◆ **What you need to do**
Please repeat the data exactly. Any picture in it stays out.

::: Given data :::

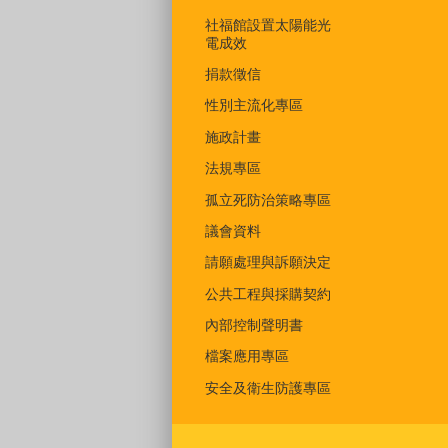
社福館設置太陽能光
電成效
捐款徵信
性別主流化專區
施政計畫
法規專區
孤立死防治策略專區
議會資料
請願處理與訴願決定
公共工程與採購契約
內部控制聲明書
檔案應用專區
安全及衛生防護專區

:::

◆ **Reply**
社福館設置太陽能光
電成效
捐款徵信
性別主流化專區
施政計畫
法規專區
孤立死防治策略專區
議會資料
請願處理與訴願決定
公共工程與採購契約
內部控制聲明書
檔案應用專區
安全及衛生防護專區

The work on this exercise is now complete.